Offenburg
- Berliner Straße
Fernwärmetrasse – Fachplanung und Ausführung mit RSS Flüssigboden
Im innerstädtischen Bereich der Berliner Straße in Offenbach war der Neubau einer Fernwärmetrasse unter besonders restriktiven technischen, umweltrechtlichen und baubetrieblichen Randbedingungen umzusetzen.
Besondere Herausforderungen:
- Innerstädtischer Trassenführung mit begrenztem Bauraum und hoher Anwohnerdichte.
- Kontaminierte Böden im Trassenbereich, die konventionell hätten entsorgt werden müssen.
- Notwendigkeit schmaler Gräben, um Verkehrsflächen, Leitungsbestand und Oberflächen möglichst wenig zu beeinträchtigen.
- Anforderungen an schwingungsarmen und lärmmarmen Einbau zum Schutz angrenzender Bebauung und zur Minimierung von Immissionen.
- Hohe Anforderungen an die Längs- und Querkräfte im Rohrsystem (KMR-Systeme).
- Begrenzte Überdeckungen und ungünstige Geometrien, die konventionell den Einbau kostenintensiver Bogenstücke erforderlich gemacht hätten.
- Erfordernis eines getakteten Bauablaufs, um kurze offene Grabenlängen und eine schnelle Wiederherstellung der Oberflächen zu gewährleisten.
Die Lösung:
- Herstellung der Trasse mit schmalen, abschnittsweisen Gräben im getakteten Bauablauf.
- Wiederverwendung der kontaminierten anstehenden Böden durch gezielte Aufbereitung und Rezepturentwicklung im RSS-Flüssigboden.
- Schwingungsarmer und leiser Einbau des Flüssigbodens ohne Verdichtungsgeräte.
- Reduktion der offenen Grabenlängen auf ein Minimum → hohe Anwohnerfreundlichkeit und verbesserte Verkehrsführung.

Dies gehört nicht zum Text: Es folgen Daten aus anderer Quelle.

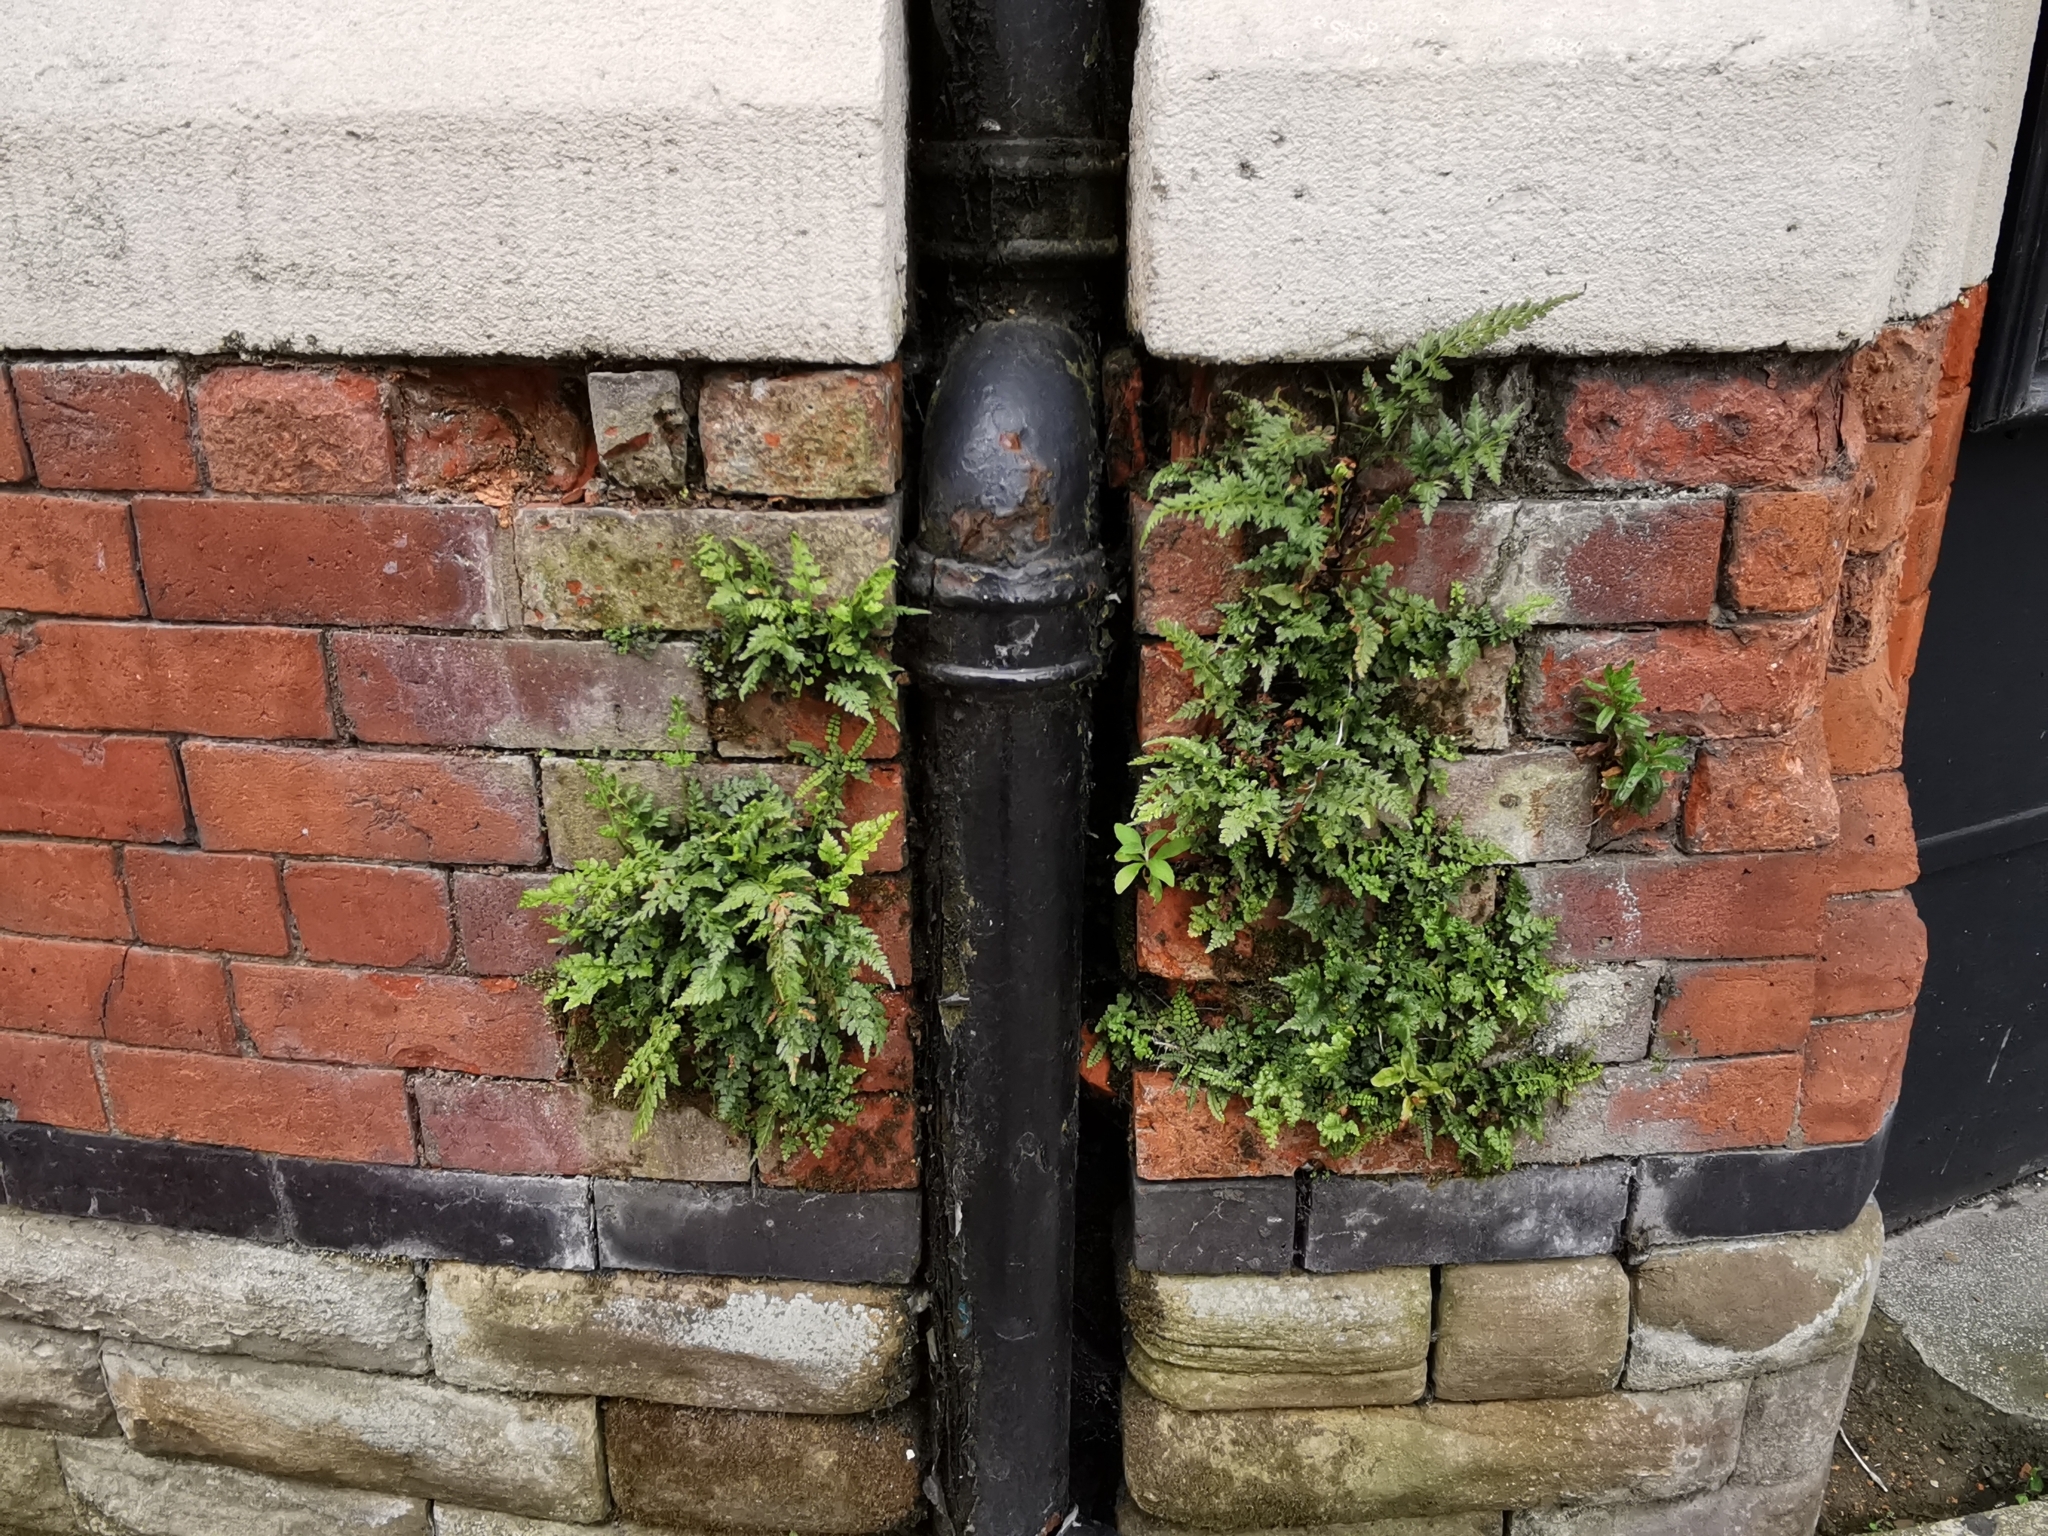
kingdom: Plantae
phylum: Tracheophyta
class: Polypodiopsida
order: Polypodiales
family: Aspleniaceae
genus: Asplenium
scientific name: Asplenium ruta-muraria
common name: Wall-rue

- Einstellung definierter Bettungs-, Reibungs- und Schubparameter zur sicheren Rohr-Boden-Interaktion.
- Verwendung des Flüssigbodens als tragfähiges, setzungsarmes und dauerhaft wirksames Bettungs- und Ummantelungsmaterial für die Fernwärmerohre.
Fachplanerische Lösungen:
- Vorabdefinition der Reibungsparameter zwischen Rohr, Mantel und Flüssigboden.
- Einstellung der Schubspannungen so, dass:
- die maximale Schubspannung τₘₐₓ > τᵢₙₛᵢₜᵤ ist,
- gleichzeitig τₘₐₓ begrenzt bleibt, um Schäden am Kunststoffmantel der Stahlrohre zu vermeiden.
- Sicherstellung dauerhaft anliegender Reibkräfte zur Begrenzung der Längsdehnung der Rohre.
- Vermeidung von überhöhten Zwangsspannungen im Rohrsystem.
- Nutzung der Tonmineralogie des örtlichen Bodens, wodurch eine Kohäsion entsteht und ein Ersatzreibungswinkel aufgebaut wird.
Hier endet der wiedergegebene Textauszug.